Christopher Hitchens had a good little article in the February issue of Vanity Fair, "Vidal Loco," about how the quality of Gore Vidal's writing and public statements has fallen off since 9/11. It's an interesting article, and I have to agree with Hitchens. I have been a fan of Vidal's writing since high school, so it pains me to admit this. I think Vidal's best essays are nothing short of brilliant, and his best novels are witty and sharp. He is, as Hitchens says, the 20th century's Oscar Wilde.
I would actually say that Vidal starting losing the plot slightly before 9/11, when he starting corresponding with Timothy McVeigh, the Oklahoma City bomber. McVeigh wrote to Vidal from jail, sensing that he had found someone who shared some of his anti-government views. Now, most people would have said, "I don't want to have anything to do with this nutjob." But not Vidal. For whatever reason, his ego was stroked, and he wrote back, starting a correspondence between the two men. Vidal has never condemned McVeigh's actions. There's a difference between being a patriot and being a terrorist, but Vidal chose not to see it.
In a crotchety interview with Johann Hari of the London Independent, Vidal rants and raves about many things, but one thing he pointedly does not do is place any judgement on McVeigh's murderous actions. Vidal says that McVeigh was "too sane for his place and time." He goes on to call McVeigh "a noble boy." Hari tries to prod Vidal, asking if McVeigh showed a callous disregard for human life. Vidal's response, "So did Patton! So did Eisenhower! Everybody's rather careless about it once you start getting involved in wars." But McVeigh's act was committed in peacetime, against his fellow American citizens. Even if it were committed in wartime, it would be a war crime. Hari then asks Vidal if there were more people like McVeigh, would that be a good thing? "It strikes me as a perfect nightmare. Of course I don't want more people like McVeigh." Hari then writes: "I don't understand. I try again and again to tug him back and get him to say whether this means he thinks McVeigh was wrong to plant the bomb. He won't. Finally, he jeers: 'You are trying my patience.'" How sad that this great thinker is unable to see a monstrous act for what it truly was.
Vidal has an inability to say anything nice about anyone else, which has grown worse in the last few years. His ego has consumed him. In talking about his fellow writers, he used to be quite funny. In the past, Vidal would have had a sharp comeback or a witty bon mot, but now he is simply bitter and angry. When asked about John Updike, whom Vidal never cared for, he says contemptuously, "Updike was nothing." Really, Gore? Or are you just jealous of his 2 Pulitzer Prizes? Vidal's worst instincts have unfortunately taken over, and he seems to be content to simply be a parody of himself as an angry old man. He couldn't even find much of anything nice to say about his friend and rival Norman Mailer. "Mailer was a flawed publicist, but at least there were signs every now and then of a working brain." That's about as close to a compliment as Vidal gets these days. As Hitchens writes, "One sadly notices...the utter want of any grace or generosity, as well as the absence of any wit or profundity." Well said.
In Vidal's interview with the Independent, Vidal says that China will surpass the US as the world's great power, and then China will "have us running the coolie cars, or whatever it is they have in the way of transport." This is a familiar sentiment coming from Gore. Whereas now it's the Chinese who are out to own us, back in the 80's and 90's, it was the Japanese who we would soon be serving, he said.
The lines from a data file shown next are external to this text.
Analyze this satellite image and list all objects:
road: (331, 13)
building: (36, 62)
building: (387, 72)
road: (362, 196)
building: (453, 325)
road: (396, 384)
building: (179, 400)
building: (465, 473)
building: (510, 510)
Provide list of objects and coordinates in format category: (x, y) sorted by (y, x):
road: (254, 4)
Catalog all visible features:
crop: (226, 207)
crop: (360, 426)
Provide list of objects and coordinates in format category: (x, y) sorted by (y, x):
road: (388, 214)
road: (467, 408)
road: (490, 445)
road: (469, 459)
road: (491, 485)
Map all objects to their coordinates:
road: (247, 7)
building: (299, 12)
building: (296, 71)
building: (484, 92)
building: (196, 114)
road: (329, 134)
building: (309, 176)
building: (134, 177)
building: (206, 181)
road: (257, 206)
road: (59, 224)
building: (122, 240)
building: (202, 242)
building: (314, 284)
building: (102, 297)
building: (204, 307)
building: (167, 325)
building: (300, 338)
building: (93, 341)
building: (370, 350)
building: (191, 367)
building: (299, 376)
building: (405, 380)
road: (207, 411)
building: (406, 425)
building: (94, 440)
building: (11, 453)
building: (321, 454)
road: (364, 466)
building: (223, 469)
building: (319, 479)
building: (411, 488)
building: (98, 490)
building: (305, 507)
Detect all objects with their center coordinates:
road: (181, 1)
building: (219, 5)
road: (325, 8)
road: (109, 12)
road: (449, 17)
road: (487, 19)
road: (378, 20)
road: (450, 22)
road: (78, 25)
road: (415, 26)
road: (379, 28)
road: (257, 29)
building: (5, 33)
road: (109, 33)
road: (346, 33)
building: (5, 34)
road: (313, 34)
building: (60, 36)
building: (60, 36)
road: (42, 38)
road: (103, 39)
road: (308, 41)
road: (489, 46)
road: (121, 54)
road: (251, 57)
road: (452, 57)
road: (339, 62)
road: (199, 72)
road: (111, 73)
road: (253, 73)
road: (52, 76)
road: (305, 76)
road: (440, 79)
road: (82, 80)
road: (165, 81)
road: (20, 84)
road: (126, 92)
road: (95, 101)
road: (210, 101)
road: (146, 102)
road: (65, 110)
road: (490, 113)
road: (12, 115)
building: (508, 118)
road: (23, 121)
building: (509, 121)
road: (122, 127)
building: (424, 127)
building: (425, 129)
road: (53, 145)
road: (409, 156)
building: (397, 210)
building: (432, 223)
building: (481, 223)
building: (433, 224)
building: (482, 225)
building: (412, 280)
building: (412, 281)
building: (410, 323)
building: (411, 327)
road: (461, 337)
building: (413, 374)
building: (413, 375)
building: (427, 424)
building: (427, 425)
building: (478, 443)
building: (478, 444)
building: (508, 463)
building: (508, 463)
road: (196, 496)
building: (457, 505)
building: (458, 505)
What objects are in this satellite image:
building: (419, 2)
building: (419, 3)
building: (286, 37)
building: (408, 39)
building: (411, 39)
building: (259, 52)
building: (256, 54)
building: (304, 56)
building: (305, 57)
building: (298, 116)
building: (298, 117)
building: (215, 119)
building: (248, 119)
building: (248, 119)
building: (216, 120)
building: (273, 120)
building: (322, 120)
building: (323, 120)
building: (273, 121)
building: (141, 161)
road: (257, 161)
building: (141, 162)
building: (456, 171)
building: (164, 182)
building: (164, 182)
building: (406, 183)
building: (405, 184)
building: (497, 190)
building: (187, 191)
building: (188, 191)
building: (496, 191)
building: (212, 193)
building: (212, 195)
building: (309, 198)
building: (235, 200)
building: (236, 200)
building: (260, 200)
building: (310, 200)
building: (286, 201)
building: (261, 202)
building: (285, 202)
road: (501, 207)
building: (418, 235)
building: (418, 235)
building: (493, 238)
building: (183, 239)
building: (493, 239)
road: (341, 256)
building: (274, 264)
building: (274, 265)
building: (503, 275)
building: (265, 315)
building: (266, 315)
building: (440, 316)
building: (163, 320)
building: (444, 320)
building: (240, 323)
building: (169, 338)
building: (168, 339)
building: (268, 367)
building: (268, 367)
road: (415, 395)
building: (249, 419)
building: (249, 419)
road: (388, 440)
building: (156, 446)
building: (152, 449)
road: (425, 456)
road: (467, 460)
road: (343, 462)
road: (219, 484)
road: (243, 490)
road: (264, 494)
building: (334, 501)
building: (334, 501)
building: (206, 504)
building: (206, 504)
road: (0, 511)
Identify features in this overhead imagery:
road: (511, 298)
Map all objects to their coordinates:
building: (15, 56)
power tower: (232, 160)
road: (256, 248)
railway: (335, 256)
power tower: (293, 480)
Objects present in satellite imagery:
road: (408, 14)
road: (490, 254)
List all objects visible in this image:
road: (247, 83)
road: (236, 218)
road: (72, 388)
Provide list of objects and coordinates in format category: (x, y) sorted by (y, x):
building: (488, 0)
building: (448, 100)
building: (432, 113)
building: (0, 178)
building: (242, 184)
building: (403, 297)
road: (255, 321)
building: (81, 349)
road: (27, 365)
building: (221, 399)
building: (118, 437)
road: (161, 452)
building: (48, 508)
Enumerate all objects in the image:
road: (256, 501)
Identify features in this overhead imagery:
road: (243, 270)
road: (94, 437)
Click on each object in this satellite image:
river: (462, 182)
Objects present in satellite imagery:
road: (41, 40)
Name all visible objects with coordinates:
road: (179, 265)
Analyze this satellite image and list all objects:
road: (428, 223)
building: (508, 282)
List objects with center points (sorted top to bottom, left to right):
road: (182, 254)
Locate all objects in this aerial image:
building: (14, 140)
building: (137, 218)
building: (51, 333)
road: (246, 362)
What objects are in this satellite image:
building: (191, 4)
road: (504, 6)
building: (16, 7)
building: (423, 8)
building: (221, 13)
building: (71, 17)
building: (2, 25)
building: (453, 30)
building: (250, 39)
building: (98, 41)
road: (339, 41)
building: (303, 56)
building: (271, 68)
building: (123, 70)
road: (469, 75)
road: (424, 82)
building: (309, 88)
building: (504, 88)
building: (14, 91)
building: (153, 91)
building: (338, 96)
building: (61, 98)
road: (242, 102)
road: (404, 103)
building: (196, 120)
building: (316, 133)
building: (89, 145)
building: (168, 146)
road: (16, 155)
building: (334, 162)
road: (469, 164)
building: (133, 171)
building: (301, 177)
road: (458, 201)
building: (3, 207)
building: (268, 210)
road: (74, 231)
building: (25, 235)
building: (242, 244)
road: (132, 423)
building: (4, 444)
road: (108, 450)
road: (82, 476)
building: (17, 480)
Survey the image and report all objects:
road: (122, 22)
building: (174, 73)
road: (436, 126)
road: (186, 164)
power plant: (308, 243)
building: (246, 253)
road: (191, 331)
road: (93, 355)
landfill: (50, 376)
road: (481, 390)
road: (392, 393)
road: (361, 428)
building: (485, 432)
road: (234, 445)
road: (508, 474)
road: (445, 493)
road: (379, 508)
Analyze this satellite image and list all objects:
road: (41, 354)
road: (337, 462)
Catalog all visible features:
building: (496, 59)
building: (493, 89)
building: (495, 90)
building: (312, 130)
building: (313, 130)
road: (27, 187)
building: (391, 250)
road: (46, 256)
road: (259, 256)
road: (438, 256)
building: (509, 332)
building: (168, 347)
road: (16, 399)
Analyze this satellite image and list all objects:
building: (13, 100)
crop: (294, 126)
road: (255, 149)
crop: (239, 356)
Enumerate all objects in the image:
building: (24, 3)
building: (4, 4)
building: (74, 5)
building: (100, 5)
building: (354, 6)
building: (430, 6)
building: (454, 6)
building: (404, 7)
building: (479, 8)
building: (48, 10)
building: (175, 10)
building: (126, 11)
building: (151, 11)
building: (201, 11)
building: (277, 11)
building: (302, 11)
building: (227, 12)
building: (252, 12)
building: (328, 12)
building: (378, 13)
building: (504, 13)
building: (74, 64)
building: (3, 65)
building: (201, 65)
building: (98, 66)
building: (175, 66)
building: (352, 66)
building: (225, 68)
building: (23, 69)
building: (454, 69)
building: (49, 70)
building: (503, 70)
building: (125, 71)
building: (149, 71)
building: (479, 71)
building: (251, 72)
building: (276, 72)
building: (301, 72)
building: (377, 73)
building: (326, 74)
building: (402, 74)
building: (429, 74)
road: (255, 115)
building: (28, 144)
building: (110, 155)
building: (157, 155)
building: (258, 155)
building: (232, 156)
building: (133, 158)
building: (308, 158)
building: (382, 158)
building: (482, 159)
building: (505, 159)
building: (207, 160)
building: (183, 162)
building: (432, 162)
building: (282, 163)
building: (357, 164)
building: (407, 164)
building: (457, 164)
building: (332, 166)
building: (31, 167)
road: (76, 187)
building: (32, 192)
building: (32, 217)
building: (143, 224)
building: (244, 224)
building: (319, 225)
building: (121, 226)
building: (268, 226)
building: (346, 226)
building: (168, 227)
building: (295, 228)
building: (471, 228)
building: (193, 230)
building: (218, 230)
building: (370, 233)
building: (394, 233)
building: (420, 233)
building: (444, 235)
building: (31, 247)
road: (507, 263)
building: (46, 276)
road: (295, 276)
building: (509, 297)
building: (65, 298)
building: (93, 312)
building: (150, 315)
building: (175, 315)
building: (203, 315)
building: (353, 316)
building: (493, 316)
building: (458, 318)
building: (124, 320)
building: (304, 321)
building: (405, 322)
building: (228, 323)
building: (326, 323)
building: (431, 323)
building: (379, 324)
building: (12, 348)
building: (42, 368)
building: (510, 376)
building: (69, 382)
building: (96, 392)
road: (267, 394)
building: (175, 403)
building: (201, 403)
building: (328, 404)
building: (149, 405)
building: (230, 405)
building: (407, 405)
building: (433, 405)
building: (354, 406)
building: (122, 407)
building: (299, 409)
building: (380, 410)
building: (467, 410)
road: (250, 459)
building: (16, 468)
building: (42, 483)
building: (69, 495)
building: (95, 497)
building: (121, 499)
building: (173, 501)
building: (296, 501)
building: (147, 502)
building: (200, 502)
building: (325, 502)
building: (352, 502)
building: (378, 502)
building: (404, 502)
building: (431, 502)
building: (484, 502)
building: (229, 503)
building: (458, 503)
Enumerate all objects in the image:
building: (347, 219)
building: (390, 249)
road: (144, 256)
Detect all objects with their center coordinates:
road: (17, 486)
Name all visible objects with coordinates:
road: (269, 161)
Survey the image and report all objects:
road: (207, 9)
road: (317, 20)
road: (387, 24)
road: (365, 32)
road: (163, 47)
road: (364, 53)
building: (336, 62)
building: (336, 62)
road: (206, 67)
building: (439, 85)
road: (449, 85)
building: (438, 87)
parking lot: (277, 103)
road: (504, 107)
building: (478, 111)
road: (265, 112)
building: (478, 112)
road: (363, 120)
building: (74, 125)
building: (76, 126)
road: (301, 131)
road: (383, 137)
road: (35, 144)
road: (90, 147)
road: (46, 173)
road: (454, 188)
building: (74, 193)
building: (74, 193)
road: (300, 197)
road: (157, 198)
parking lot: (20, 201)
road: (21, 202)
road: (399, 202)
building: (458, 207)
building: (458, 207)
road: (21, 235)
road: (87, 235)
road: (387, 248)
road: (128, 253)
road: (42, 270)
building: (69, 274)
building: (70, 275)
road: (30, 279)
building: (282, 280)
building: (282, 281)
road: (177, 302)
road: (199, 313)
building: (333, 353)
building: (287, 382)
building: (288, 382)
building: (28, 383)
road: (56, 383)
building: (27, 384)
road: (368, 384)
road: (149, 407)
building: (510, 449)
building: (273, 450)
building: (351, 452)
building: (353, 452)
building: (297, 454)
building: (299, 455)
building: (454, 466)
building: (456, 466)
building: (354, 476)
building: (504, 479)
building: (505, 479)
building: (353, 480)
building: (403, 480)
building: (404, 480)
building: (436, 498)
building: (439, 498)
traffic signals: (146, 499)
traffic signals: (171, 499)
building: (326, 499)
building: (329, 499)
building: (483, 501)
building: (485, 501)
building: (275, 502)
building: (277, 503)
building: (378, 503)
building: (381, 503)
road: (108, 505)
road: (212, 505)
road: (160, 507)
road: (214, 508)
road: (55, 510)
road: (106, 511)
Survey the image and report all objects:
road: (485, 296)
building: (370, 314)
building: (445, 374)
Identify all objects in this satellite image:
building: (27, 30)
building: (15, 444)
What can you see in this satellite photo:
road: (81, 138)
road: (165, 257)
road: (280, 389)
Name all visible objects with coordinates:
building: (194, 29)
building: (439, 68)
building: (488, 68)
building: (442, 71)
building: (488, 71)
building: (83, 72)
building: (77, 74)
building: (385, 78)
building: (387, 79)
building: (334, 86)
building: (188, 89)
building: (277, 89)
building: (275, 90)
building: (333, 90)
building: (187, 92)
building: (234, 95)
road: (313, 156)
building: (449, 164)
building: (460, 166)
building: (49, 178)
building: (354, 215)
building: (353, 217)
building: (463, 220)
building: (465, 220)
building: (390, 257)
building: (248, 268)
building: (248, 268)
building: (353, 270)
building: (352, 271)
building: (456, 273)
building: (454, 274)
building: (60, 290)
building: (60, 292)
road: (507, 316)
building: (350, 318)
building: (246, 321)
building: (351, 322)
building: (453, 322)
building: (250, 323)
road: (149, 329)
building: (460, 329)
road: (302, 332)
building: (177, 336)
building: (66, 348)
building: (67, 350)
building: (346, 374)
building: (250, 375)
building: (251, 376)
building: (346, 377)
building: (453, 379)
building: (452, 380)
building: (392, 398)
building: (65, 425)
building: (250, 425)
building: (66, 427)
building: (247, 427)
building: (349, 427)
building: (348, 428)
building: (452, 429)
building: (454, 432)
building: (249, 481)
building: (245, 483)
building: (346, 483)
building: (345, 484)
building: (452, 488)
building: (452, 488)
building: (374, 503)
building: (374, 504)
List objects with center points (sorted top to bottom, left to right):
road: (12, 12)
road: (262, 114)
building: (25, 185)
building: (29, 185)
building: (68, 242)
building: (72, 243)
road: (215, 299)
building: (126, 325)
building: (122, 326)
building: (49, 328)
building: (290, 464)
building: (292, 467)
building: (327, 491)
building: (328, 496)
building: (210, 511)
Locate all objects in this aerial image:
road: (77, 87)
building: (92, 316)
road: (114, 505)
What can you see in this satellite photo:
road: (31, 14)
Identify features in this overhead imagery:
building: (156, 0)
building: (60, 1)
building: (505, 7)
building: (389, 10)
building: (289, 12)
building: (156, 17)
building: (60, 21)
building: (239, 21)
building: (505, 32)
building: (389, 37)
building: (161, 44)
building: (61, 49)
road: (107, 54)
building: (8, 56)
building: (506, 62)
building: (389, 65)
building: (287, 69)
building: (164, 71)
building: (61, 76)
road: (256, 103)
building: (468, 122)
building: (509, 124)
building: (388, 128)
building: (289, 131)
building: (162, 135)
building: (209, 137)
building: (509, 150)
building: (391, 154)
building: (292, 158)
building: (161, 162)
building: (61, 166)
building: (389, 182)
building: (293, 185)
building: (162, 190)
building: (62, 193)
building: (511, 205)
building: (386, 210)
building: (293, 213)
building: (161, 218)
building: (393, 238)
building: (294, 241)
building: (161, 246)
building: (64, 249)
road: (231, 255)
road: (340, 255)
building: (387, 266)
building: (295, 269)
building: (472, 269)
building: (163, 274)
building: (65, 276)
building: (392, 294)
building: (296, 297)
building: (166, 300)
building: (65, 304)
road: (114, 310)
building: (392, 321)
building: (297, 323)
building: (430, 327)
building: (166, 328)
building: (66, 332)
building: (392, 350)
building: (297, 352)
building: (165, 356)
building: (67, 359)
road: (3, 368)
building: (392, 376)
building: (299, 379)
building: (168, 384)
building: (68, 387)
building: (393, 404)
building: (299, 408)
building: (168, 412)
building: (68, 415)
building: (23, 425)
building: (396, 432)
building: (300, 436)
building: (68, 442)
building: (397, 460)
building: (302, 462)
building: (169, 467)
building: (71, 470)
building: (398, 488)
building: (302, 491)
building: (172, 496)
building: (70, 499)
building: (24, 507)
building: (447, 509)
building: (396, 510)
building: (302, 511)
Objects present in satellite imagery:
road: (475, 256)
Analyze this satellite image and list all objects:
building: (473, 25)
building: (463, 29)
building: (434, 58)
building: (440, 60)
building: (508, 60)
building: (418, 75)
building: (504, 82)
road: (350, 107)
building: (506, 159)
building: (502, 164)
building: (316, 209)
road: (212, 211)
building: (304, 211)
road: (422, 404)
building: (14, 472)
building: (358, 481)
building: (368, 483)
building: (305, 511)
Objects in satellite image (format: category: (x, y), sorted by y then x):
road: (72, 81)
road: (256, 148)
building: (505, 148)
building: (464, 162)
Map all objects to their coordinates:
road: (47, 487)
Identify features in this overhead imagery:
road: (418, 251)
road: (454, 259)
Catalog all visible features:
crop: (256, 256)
I remember reading those essays in the late 90's, after Japan's economy had collapsed, and thinking, "Well, that didn't quite happen Gore."
Vidal seems to have simply run out of gas. He hasn't published a novel since 2000's "The Golden Age," and his essays just re-tread the same old subjects. His 2006 memoir, "Point to Point Navigation," reads as just a re-tread of his 1995 memoir, "Palimpsest," which was a truly great book. It's difficult to criticize someone who has had an immensely prolific and varied career for slumping after the age of 75, but it is a sad way for Gore to exit. Nothing seems to interest him any more, and he has run out of things to hate. I suppose after 24 novels, more than 200 essays, 6 plays, and 46 books overall, it's expected that Vidal's energy would eventually run out. But no matter what he does in his old age, the post-2001 Vidal will not be the one I remember. I'll remember the Vidal who rubbed shoulders with the Kennedys, who was a great friend of Paul Newman and Joanne Woodward's, who made the Roman empire come alive in "Julian," who created a bizarre and funny world of his own in "Duluth," who wrote with skill about a disgraced Founding Father in "Burr," and who made me laugh and question the world in his essays.